Oggi cosa rimane dell’insegnamento di Natta e di Ugo, dopo che l’industria chimica ha quasi totalmente lasciato il nostro Paese, con la plastica che in tutte le sue versioni è additata come uno dei maggiori inquinanti e il vecchio Moplen che viene citato per le sue influenze negative sulla nostra salute. I giovani intraprendono ancora con entusiasmo gli studi in chimica?

Penso che vi sia ancora da parte dei nostri ragazzi interesse per la chimica anche se l’immagine del comparto è spesso offuscata da eventi che lo pongono all’attenzione negativa da parte dell’opinione pubblica: inquinamento con le materie plastiche, effetti negativi delle sostanze sulla salute dell’uomo per citare gli argomenti più scottanti.
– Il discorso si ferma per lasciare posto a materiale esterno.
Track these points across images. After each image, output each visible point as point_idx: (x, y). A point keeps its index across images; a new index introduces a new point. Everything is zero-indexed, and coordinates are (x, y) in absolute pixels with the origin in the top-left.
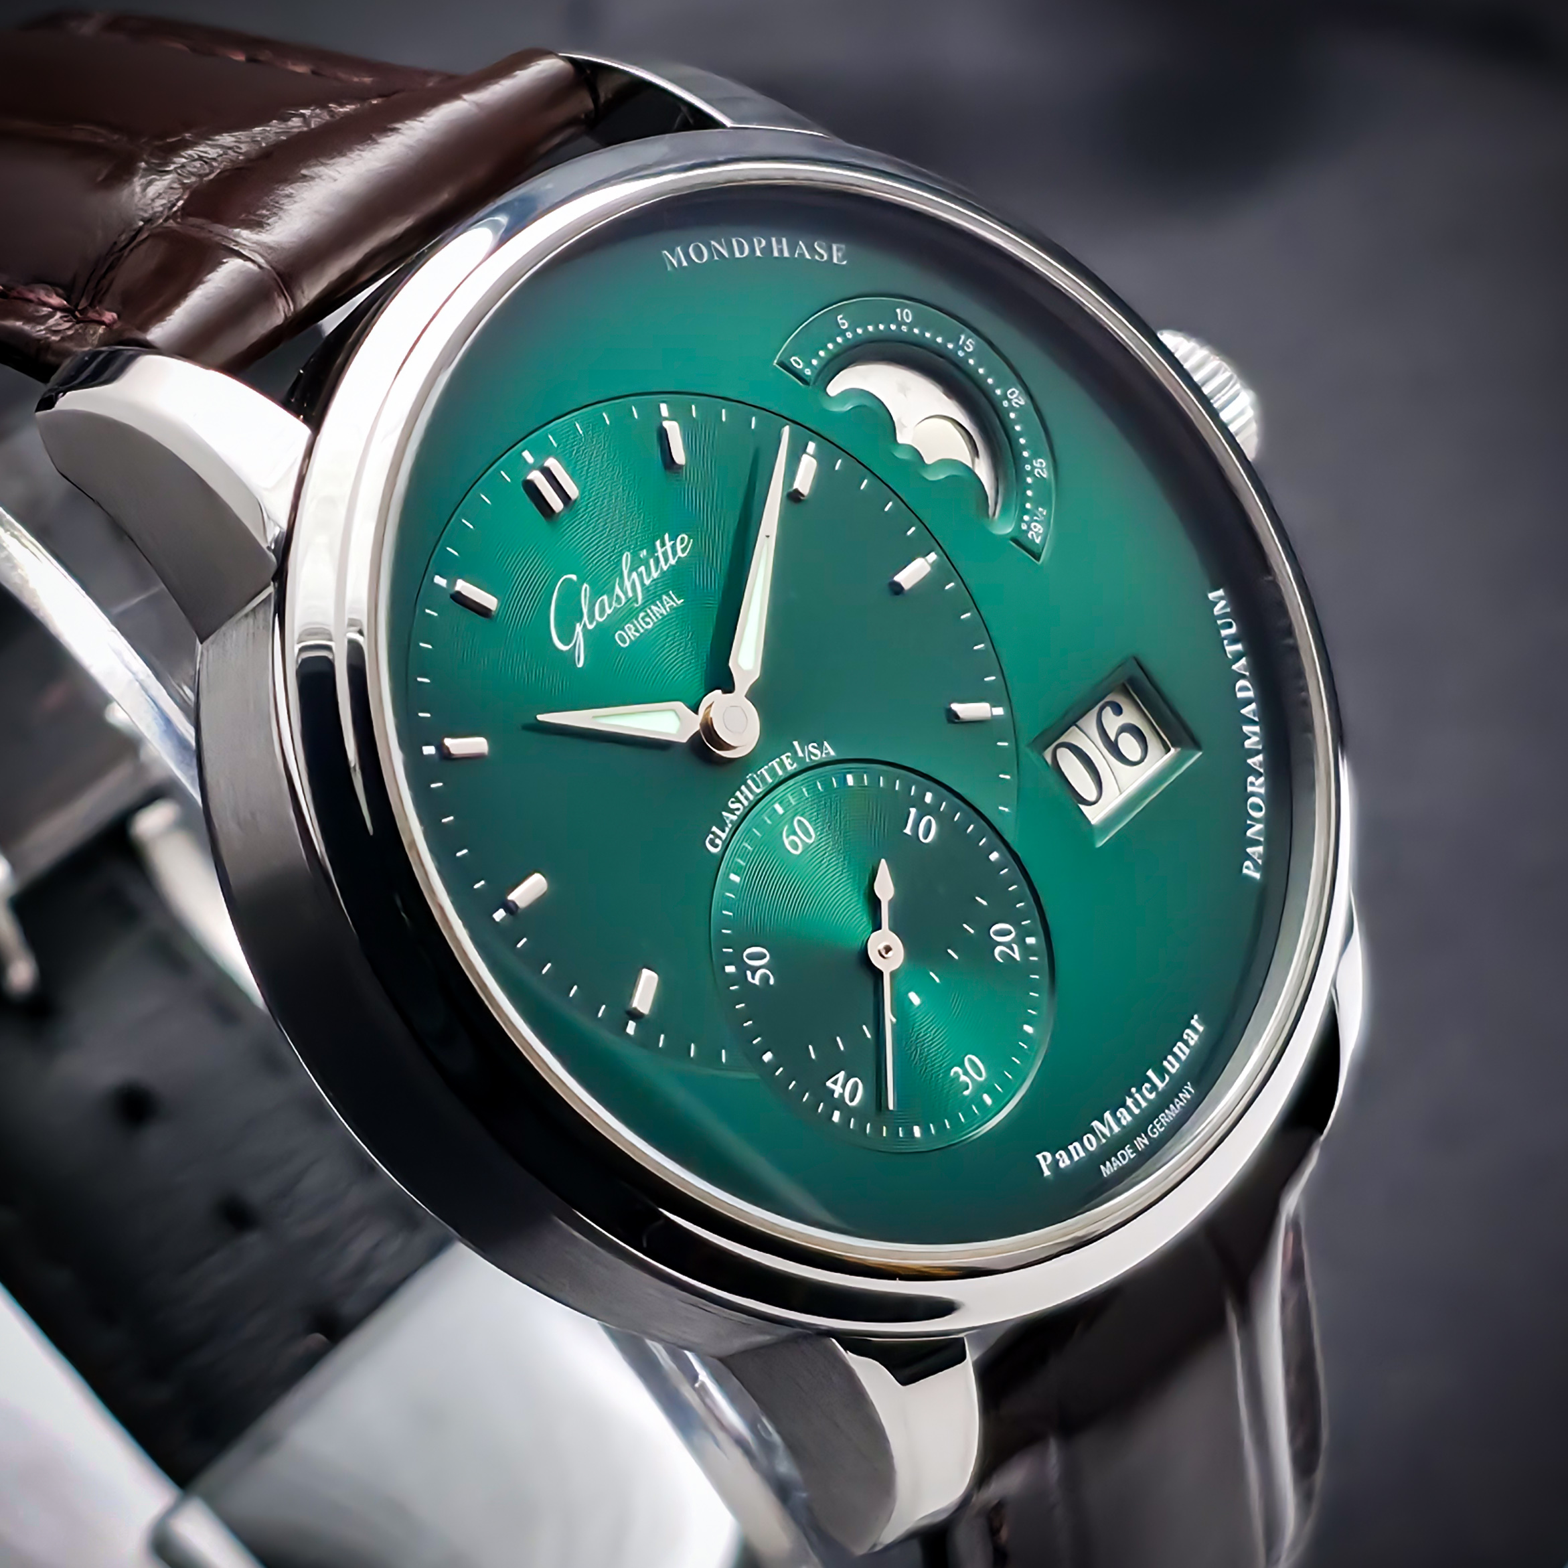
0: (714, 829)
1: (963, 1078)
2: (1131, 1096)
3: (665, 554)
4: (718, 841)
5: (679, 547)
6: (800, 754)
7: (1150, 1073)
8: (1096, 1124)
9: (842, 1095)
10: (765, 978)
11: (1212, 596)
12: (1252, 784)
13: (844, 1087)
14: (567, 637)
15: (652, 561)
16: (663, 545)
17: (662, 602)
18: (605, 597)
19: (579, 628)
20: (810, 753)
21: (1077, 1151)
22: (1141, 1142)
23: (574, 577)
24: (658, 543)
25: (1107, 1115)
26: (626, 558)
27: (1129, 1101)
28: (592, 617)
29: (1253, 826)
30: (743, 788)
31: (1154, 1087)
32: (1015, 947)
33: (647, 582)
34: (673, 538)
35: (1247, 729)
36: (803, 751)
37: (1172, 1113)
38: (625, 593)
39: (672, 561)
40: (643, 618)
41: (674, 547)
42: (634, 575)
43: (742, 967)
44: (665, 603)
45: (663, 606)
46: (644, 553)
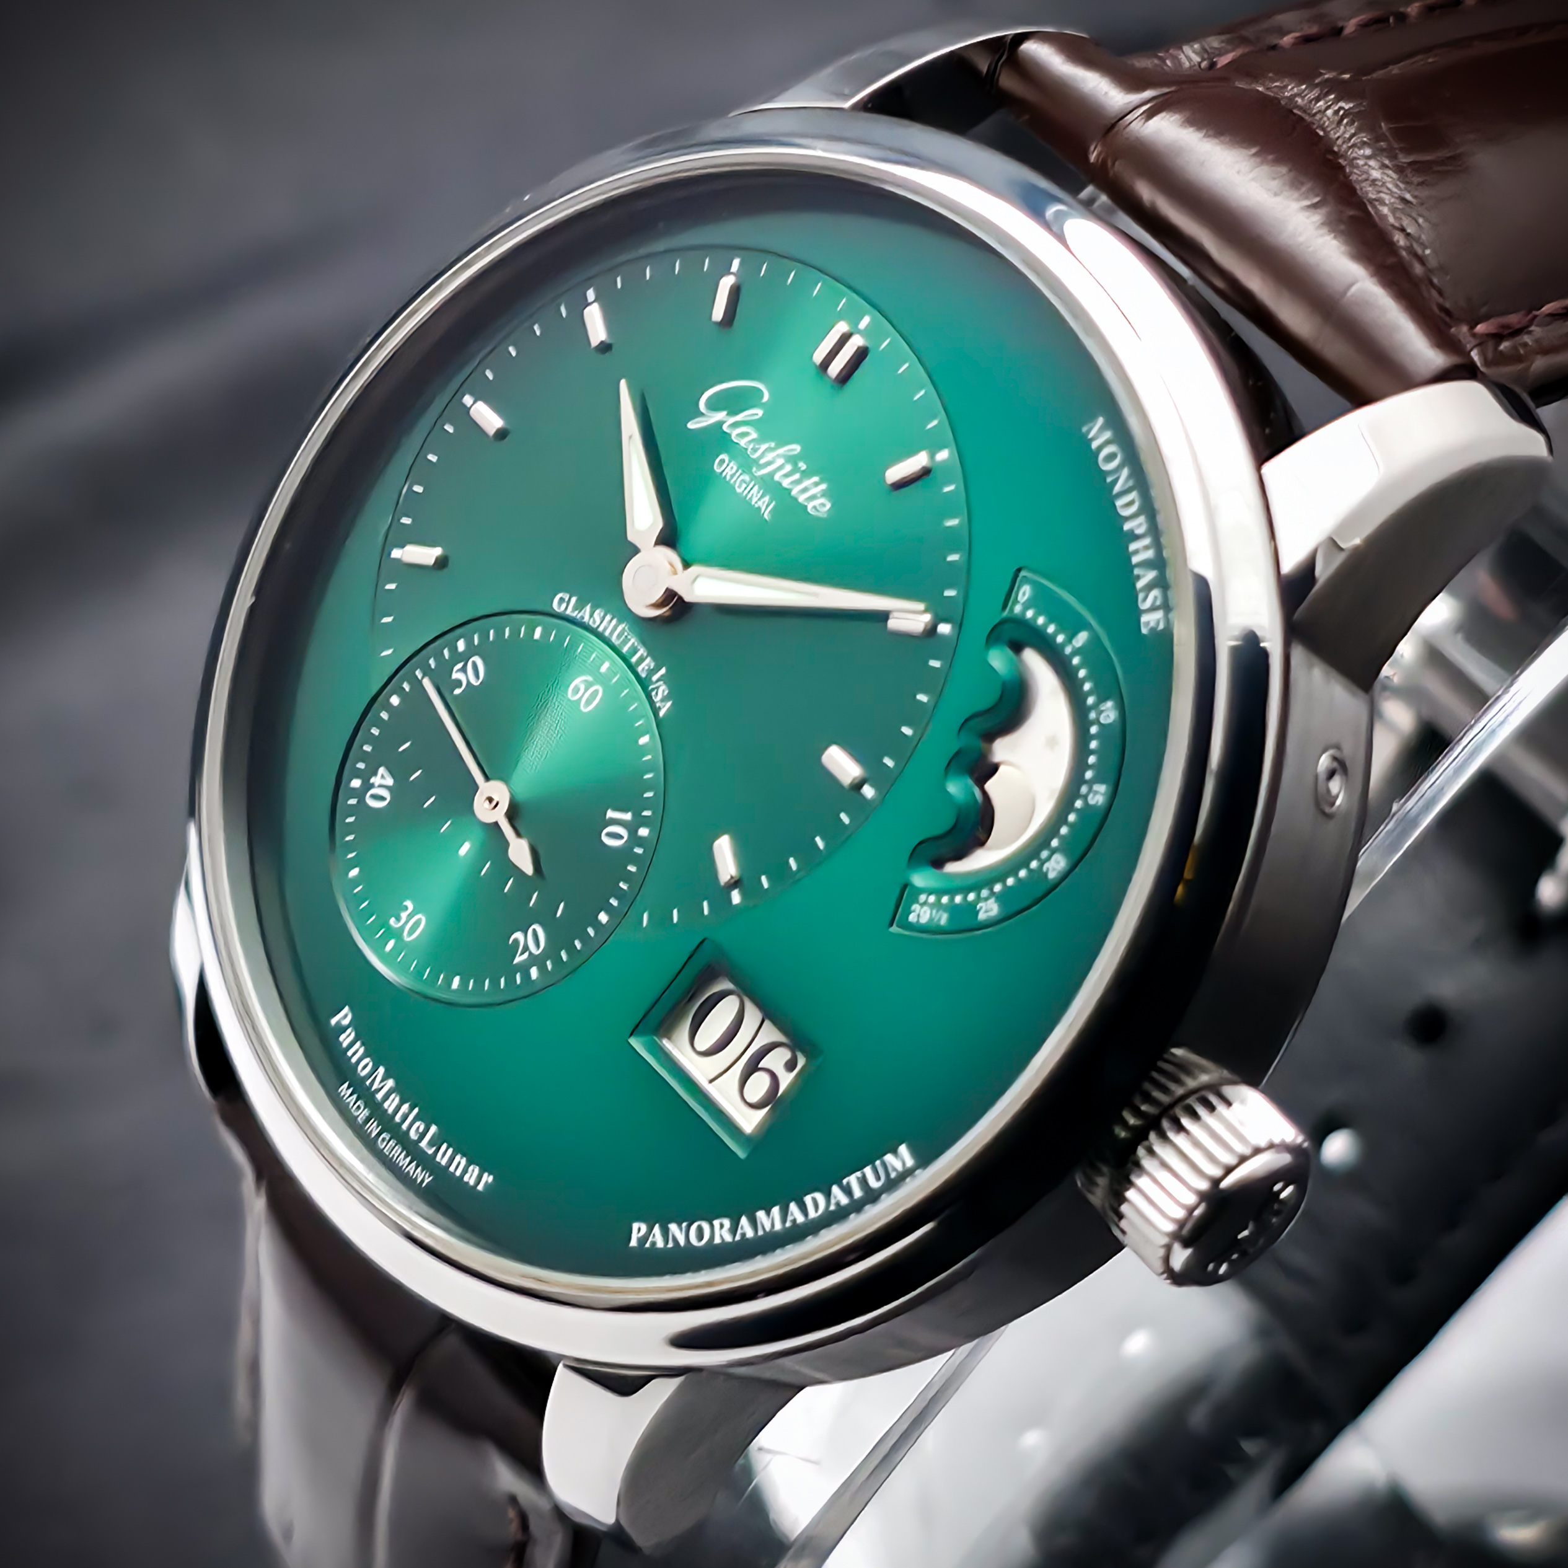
0: (574, 599)
1: (404, 915)
2: (411, 1109)
3: (805, 490)
4: (564, 606)
5: (816, 502)
6: (654, 678)
7: (433, 1129)
8: (381, 1070)
9: (372, 786)
10: (459, 683)
11: (903, 1149)
12: (722, 1226)
13: (380, 786)
14: (715, 404)
15: (797, 476)
16: (816, 484)
17: (762, 497)
18: (754, 435)
19: (721, 416)
20: (658, 688)
21: (356, 1052)
22: (373, 1128)
23: (766, 397)
24: (816, 479)
25: (390, 1083)
26: (796, 448)
27: (405, 1107)
28: (735, 425)
29: (681, 1230)
30: (614, 622)
31: (422, 1136)
32: (526, 955)
33: (777, 477)
34: (824, 494)
35: (776, 1211)
36: (658, 681)
37: (403, 1161)
38: (763, 455)
39: (801, 499)
40: (743, 481)
41: (813, 497)
42: (780, 461)
43: (465, 657)
44: (762, 500)
45: (759, 499)
46: (803, 466)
Molto è stato fatto per ridurre questi effetti che mettono in ombra anche quanto la chimica abbia contribuito al nostro progresso. Dal 1984 la Società Chimica Italiana organizza i giochi della chimica dedicati ai ragazzi delle scuole di secondo grado per stimolare nei giovani l’interesse per la chimica Nel 2023 hanno partecipato alle selezioni 30mila studenti appartenenti a 800 scuole. Seimila hanno partecipato alle finali regionali e un centinaio hanno raggiunto la finale nazionale. I migliori dieci partecipano poi alle olimpiadi della chimica. Le adesioni ai corsi di laurea in chimica e in chimica industriale non sono calate anche perché offrono dei percorsi formativi, quali quelle sull’economia circolare e sviluppo sostenibile, sulla chimica verde, sulla formulazione, sui biocombustibili, sull’idrogeno e sulle fonti alternative di energia, che offrono, oltre ad una formazione di alto livello, buone opportunità di lavoro. I nostri laureati in chimica continuano ad essere apprezzati per la loro preparazione non solo in Italia ma anche all’estero come in Francia dove la presenza di ricercatori chimici al CNRS, Centro Nazionale per la Ricerca Scientifica di Parigi è foltissima.